Dead Horses In Need Of More Beating
I've been thinking about issues I should harp on more, such as the regulative principle of worship, and that I should write more about their implications for an understanding of Christian life. For now, I just leave you with the archived link.
I recently finished D. G. Hart's biography of John Williamson Nevin, and I recommend it. I found the conclusion particularly good (although not in the antikuyperian way Hart intended it, I'm sure), and I will provide a link to an excerpt at some point. The gist is that the success of the church should not be measured by the extent of her influence with those outside her communion in extra-ecclesial matters, but rather by the degree of her faithfulness in administering her ordinances. It might not sound controversial when I put it like that. However, evangelicals operate by contrary "ecclesiastically defining" principles (and so contrary standards of faithfulness) to those of the reformed church.

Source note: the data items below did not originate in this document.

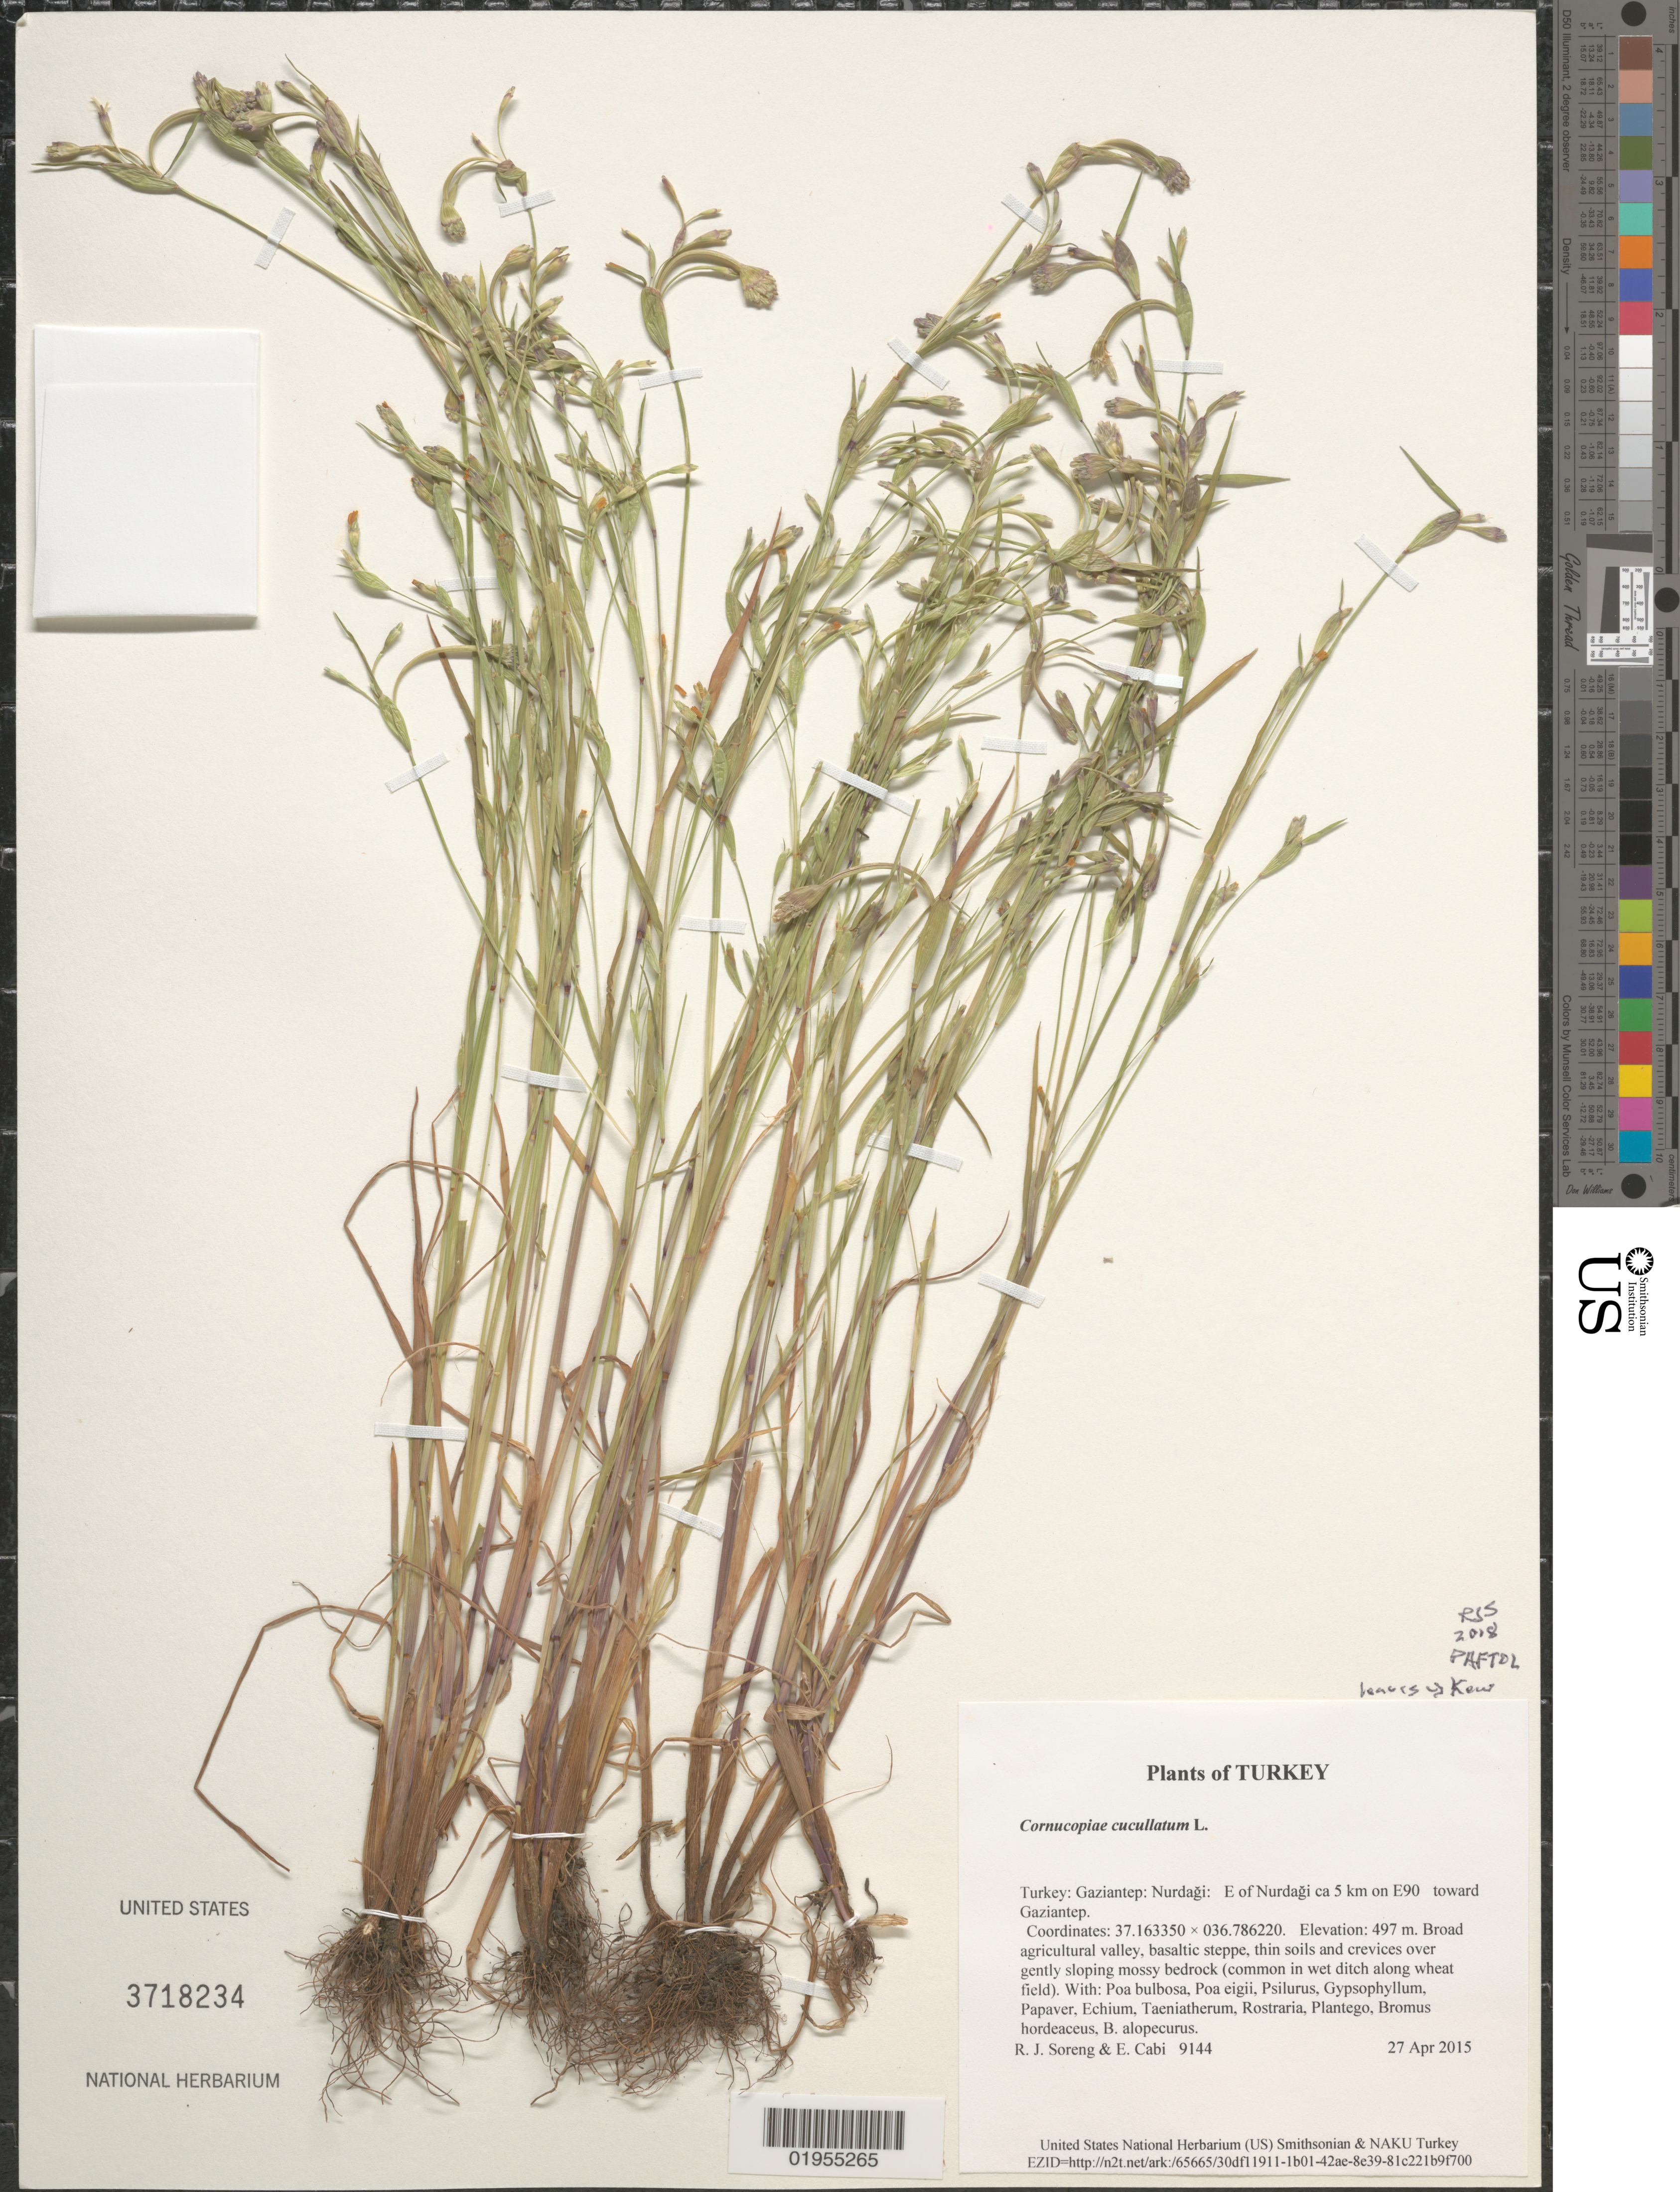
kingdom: Plantae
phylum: Tracheophyta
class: Liliopsida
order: Poales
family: Poaceae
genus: Cornucopiae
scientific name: Cornucopiae cucullatum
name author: L.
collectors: R. J. Soreng & E. Cabi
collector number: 9144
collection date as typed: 2015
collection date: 2015-04-27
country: Turkey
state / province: Gaziantep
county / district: Nurdagi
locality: E of Nurdagi ca 5 km on E90 toward Gaziantep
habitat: Broad agricultural valley, basaltic steppe, thin soils and crevices over gently sloping mossy bedrock (common in wet ditch along wheat field)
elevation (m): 497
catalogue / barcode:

In a recent email exchange Russ Reeves, associate prof in History at Providence Christian College, offered a concise critique of David VanDrunen's protestant neoscholastic "two-kingdom" theory.
Robert Lotzer styles his own two-kingdom position as "anti-antithesis," confusedly suggesting that the 'antithesis' which he abjures is between special (redemptive) and common (preserving) grace! There is no such antithesis, so this misconception is a tragedy, especially since Klinean theology employeed by VanDrunen, Lotzer, and others is actually anti-scholastic and more conducive to neocalvinist (kuyperian) social theory.
This is a horse for future overflogging.
Monergism has a face lift.
The Reformational Publishing Project is now in motion.